Sevgi; sevgiliyi özlemektir ; ümitsizce de olsa o’nu beklemektir geceler boyu…
Necip Fazıl’ın dizelerinde şöyle dile gelir bu bekleyiş:
“Ne hasta bekler sabahı
Ne taze ölüyü mezar
Ne de şeytan bir günahı
Seni beklediğim kadar “
Sevgi ümittir, bekleyiştir, arzudur kimi zaman…
…
“Kanmaz en uzun buseye öptükçe susuzdur
Zira susatan zevk o dudaklardaki tuzdur ..“
…
Diyen Yahya Kemal “vuslat“ şiirinde bu arzuları pervasızca dile getirir.
“Bir uykuyu canan la beraber uyuyanlar
Ömrün bütün ikbalini vuslatta duyanlar..

Veri bölümü >>
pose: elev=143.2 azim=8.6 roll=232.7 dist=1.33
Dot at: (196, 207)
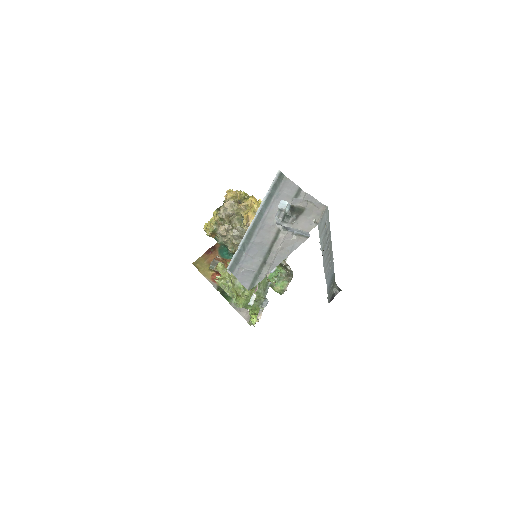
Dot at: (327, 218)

Yapılacak görev >>
Lütfen sevgi üzerine olan metinden bir bölümü harfi harfine kopyalayın. "Sevgi; sevgiliyi özlemektir" sözlerinin geçtiği yerden başlayıp "pervasızca dile getirir." sözlerinden sonra bırakın.

Alıştırma yanıtı >>
Sevgi; sevgiliyi özlemektir ; ümitsizce de olsa o’nu beklemektir geceler boyu…
Necip Fazıl’ın dizelerinde şöyle dile gelir bu bekleyiş:
“Ne hasta bekler sabahı
Ne taze ölüyü mezar
Ne de şeytan bir günahı
Seni beklediğim kadar “
Sevgi ümittir, bekleyiştir, arzudur kimi zaman…
…
“Kanmaz en uzun buseye öptükçe susuzdur
Zira susatan zevk o dudaklardaki tuzdur ..“
…
Diyen Yahya Kemal “vuslat“ şiirinde bu arzuları pervasızca dile getirir.